---------- Trecho do texto ----------

Hora de romper relações com Israel

“Sobretudo, sejam sempre capazes de se indignar contra qualquer injustiça cometida contra qualquer pessoa em qualquer parte do mundo. Esta é a qualidade mais linda de um revolucionário”.


Carta de Ernesto Che Guevara aos seus cinco filhos.<

Além da forte indignação humana contra o bárbaro genocídio no Líbano, os mais de 10 mil participantes da unitária, plural e solidária passeata em São Paulo neste domingo, dia 6, apresentaram como proposta concreta a exigência de que o Brasil rompa as relações diplomáticas com o Estado terrorista de Israel. A cobrança das forças políticas e sociais que organizaram o protesto é plenamente justificada. Afinal, o que ocorre nesta região afronta todas as normas do direito internacional e representa um dos episódios mais tristes de agressão a uma nação soberana e de extermínio de um povo. Parece que os sionistas israelenses desejam repetir, com requintes de crueldade, a triste história do holocausto nazista contra o povo judeu.


 



Segundo informações oficiais, até o último dia 2 já morreram 200 crianças e 828 adultos libaneses, outros 3,2 mil ficaram feridos e um quarto da população do país – quase um milhão de pessoas – foi desalojado de suas casas pelos intensos bombardeios. A ofensiva é implacável. Além dos ataques aéreos, cerca de 10 mil soldados israelenses ocuparam cinco áreas ao sul do Líbano. Toda a infra-estrutura do Líbano – redes de transmissão de energia, reservatórios de água, o aeroporto central, rodovias e pontes – está sendo alvo da destruição, o que agrava ainda mais a situação deste sofrido povo. Hospitais estão sem energia elétrica para realizar cirurgias, falta água em várias cidades e não há rotas seguras de fuga. A devastação é total.

---------- Listagem ----------

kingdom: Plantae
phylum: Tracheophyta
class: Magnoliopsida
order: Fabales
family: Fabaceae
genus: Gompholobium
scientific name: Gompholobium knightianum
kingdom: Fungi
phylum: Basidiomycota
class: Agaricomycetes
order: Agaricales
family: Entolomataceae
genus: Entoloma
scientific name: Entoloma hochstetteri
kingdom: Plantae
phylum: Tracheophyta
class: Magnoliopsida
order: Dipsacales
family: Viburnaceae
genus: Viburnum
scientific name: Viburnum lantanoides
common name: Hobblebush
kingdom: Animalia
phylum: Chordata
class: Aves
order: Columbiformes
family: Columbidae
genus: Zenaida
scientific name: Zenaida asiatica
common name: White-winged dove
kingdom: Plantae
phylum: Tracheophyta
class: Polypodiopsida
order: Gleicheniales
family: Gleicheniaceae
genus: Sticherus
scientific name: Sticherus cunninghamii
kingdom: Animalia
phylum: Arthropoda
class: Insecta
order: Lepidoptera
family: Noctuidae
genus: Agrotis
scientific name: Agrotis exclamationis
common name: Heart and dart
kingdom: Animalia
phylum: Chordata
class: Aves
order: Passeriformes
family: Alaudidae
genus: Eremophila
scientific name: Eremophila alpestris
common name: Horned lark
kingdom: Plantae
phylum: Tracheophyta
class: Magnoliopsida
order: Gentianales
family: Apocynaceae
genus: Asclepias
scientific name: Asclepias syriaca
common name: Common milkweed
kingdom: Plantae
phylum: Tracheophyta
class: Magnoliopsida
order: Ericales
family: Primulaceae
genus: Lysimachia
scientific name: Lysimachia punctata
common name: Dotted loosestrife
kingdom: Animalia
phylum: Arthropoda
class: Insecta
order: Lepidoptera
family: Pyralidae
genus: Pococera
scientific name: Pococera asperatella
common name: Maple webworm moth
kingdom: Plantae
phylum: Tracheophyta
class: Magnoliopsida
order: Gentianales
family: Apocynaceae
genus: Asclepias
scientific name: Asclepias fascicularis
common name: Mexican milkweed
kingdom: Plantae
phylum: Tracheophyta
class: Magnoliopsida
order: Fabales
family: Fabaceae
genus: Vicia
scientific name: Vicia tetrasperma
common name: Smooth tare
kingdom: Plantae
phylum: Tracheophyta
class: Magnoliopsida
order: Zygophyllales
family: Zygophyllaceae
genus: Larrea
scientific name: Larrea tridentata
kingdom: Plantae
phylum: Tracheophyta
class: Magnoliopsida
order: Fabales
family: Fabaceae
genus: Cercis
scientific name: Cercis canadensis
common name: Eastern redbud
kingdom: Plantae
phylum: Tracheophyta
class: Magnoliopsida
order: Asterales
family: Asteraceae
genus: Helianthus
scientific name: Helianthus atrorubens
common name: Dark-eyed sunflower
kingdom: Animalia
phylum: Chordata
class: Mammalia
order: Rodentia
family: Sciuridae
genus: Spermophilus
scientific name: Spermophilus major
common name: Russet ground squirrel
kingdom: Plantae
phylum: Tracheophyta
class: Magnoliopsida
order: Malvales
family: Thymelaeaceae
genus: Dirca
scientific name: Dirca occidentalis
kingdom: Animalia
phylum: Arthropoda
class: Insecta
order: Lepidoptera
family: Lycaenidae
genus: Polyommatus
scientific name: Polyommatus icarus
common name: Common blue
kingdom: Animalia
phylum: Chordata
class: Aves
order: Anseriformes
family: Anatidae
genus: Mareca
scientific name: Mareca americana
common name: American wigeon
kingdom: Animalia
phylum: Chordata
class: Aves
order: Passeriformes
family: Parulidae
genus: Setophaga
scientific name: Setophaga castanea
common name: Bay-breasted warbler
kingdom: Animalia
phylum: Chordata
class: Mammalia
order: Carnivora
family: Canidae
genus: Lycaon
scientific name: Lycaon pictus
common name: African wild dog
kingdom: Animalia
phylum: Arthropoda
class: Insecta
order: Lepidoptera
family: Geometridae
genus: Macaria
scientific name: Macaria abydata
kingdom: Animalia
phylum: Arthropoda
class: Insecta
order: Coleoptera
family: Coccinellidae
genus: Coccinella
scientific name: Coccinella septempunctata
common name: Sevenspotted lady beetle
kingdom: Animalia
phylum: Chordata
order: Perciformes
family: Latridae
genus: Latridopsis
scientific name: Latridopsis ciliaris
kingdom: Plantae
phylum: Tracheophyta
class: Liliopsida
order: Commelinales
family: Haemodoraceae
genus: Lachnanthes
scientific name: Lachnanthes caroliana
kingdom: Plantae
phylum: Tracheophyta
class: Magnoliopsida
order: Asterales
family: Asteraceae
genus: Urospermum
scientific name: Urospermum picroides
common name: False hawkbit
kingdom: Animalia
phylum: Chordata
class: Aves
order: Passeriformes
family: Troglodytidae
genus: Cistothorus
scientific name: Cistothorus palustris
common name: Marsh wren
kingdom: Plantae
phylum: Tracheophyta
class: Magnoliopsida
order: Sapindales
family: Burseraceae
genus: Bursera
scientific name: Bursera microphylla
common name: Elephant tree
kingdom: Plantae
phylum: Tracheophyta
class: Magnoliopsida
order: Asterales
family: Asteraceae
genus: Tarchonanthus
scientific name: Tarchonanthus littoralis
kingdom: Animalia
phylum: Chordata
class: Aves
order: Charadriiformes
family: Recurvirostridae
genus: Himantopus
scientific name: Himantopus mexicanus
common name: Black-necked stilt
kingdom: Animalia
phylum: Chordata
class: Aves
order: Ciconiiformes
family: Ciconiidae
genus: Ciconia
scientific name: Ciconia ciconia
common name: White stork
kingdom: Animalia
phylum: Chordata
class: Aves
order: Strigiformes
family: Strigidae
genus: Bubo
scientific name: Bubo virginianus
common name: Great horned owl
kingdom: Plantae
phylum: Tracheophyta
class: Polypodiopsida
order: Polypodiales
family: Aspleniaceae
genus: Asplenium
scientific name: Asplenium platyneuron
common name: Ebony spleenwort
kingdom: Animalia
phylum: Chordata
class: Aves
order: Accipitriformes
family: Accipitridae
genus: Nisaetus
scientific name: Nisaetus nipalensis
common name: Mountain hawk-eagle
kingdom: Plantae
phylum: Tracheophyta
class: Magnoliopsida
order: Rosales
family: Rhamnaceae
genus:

----------

§ **Enunciado**: Escreva o que vem a seguir no texto sobre a ofensiva israelense no Líbano, começando logo após a última frase apresentada. Os registros não são necessários aqui.

§ **Resposta**:
 


 


Do lado israelense, em três semanas de combate morreram 37 militares e 19 civis – o que prova a enorme desproporção desta “guerra”. As justificativas apresentadas pelos nazi-sionistas também são escandalosas. Alegaram que a criminosa ofensiva decorreu do “seqüestro” de dois soldados israelenses por militantes do Hezbollah, em 12 de julho. Nunca a captura de tropa inimiga foi desculpa para uma ação desta magnitude. A versão alardeada na mídia burguesa foi a de que o grupo libanês fez o seqüestro em território de Israel. Fontes independentes, porém, garantem que o serviço de inteligência militar sionista (Aman) invadiu a região libanesa de Aita-al-Shaab e que seus soldados foram atacados e capturados pelo Hezbollah.


 



A mesma desculpa serviu como pretexto para a bárbara invasão do território palestino em junho passado. Após o seqüestro do soldado Gilat Shalit – que o grupo Hamas pretendia trocar por 150 mulheres e 350 menores presos em Israel, sem julgamento –, o Estado terrorista de Israel bombardeou o país, prendeu um terço do Parlamento Palestino e vários ministros (inclusive o seu chanceler, Mahmoud Zahar), ameaçou publicamente assassinar o primeiro-ministro palestino Ismail Haniyeh e ainda anunciou sua pretensão de realizar ataques aéreos e navais contra a Síria, acusada de abrigar líderes do Hamas. Ou seja: num curto espaço de tempo, os nazi-sionistas agridem o Líbano e a Palestina e ainda ameaçam a Síria e o Irã.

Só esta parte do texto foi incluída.